━━ AUSZÜGE DER EINTRÄGE

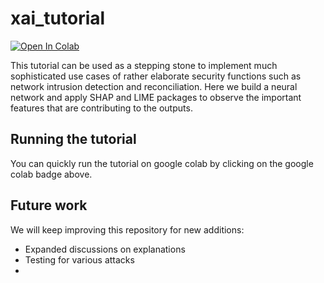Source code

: # xai_tutorial

[![Open In Colab](https://colab.research.google.com/assets/colab-badge.svg)](https://drive.google.com/file/d/1_Hl8mCYutVNg-psfYCVIgnezOy3Tw6np/view?usp=sharing)

This tutorial can be used as a stepping stone to implement much sophisticated use cases of rather elaborate security functions such as network intrusion detection and reconciliation. Here we build a neural network and apply SHAP and LIME packages to observe the important features that are contributing to the outputs.

## Running the tutorial
You can quickly run the tutorial on google colab by clicking on the google colab badge above.

## Future work
We will keep improving this repository for new additions:
- Expanded discussions on explanations
- Testing for various attacks
- 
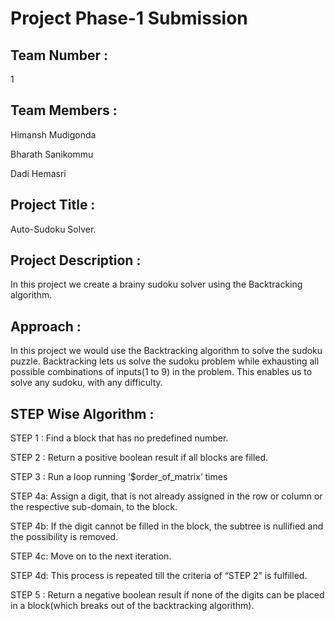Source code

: # Project Phase-1 Submission

## Team Number : 
1

## Team Members : 
Himansh Mudigonda

Bharath Sanikommu

Dadi Hemasri

## Project Title : 
Auto-Sudoku Solver.

## Project Description : 
In this project we create a brainy sudoku solver using the Backtracking algorithm.

## Approach : 
In this project we would use the Backtracking algorithm to solve the sudoku puzzle. Backtracking lets us solve the sudoku problem while exhausting all possible combinations of inputs(1 to 9) in the problem. This enables us to solve any sudoku, with any difficulty.

## STEP Wise Algorithm : 
STEP 1 : Find a block that has no predefined number.

STEP 2 : Return a positive boolean result if all blocks are filled.

STEP 3 : Run a loop running ‘$order_of_matrix’ times

STEP 4a: Assign a digit, that is not already assigned in the row or column or the respective sub-domain, to the block.

STEP 4b: If the digit cannot be filled in the block, the subtree is nullified and the possibility is removed.

STEP 4c: Move on to the next iteration.

STEP 4d: This process is repeated till the criteria of “STEP 2” is fulfilled.

STEP 5 : Return a negative boolean result if none of the digits can be placed in a block(which breaks out of the backtracking algorithm).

━━━━

DEINE AUFGABE: Gib sämtliche Einträge oben erneut wieder und tausche dabei "boolean" gegen "logical" aus, ohne sonst etwas zu verändern. Die Bilder lässt du in der Antwort weg.

ANTWORT ZUR AUFGABE:
Source code

: # xai_tutorial

[![Open In Colab](https://colab.research.google.com/assets/colab-badge.svg)](https://drive.google.com/file/d/1_Hl8mCYutVNg-psfYCVIgnezOy3Tw6np/view?usp=sharing)

This tutorial can be used as a stepping stone to implement much sophisticated use cases of rather elaborate security functions such as network intrusion detection and reconciliation. Here we build a neural network and apply SHAP and LIME packages to observe the important features that are contributing to the outputs.

## Running the tutorial
You can quickly run the tutorial on google colab by clicking on the google colab badge above.

## Future work
We will keep improving this repository for new additions:
- Expanded discussions on explanations
- Testing for various attacks
- 
Source code

: # Project Phase-1 Submission

## Team Number : 
1

## Team Members : 
Himansh Mudigonda

Bharath Sanikommu

Dadi Hemasri

## Project Title : 
Auto-Sudoku Solver.

## Project Description : 
In this project we create a brainy sudoku solver using the Backtracking algorithm.

## Approach : 
In this project we would use the Backtracking algorithm to solve the sudoku puzzle. Backtracking lets us solve the sudoku problem while exhausting all possible combinations of inputs(1 to 9) in the problem. This enables us to solve any sudoku, with any difficulty.

## STEP Wise Algorithm : 
STEP 1 : Find a block that has no predefined number.

STEP 2 : Return a positive logical result if all blocks are filled.

STEP 3 : Run a loop running ‘$order_of_matrix’ times

STEP 4a: Assign a digit, that is not already assigned in the row or column or the respective sub-domain, to the block.

STEP 4b: If the digit cannot be filled in the block, the subtree is nullified and the possibility is removed.

STEP 4c: Move on to the next iteration.

STEP 4d: This process is repeated till the criteria of “STEP 2” is fulfilled.

STEP 5 : Return a negative logical result if none of the digits can be placed in a block(which breaks out of the backtracking algorithm).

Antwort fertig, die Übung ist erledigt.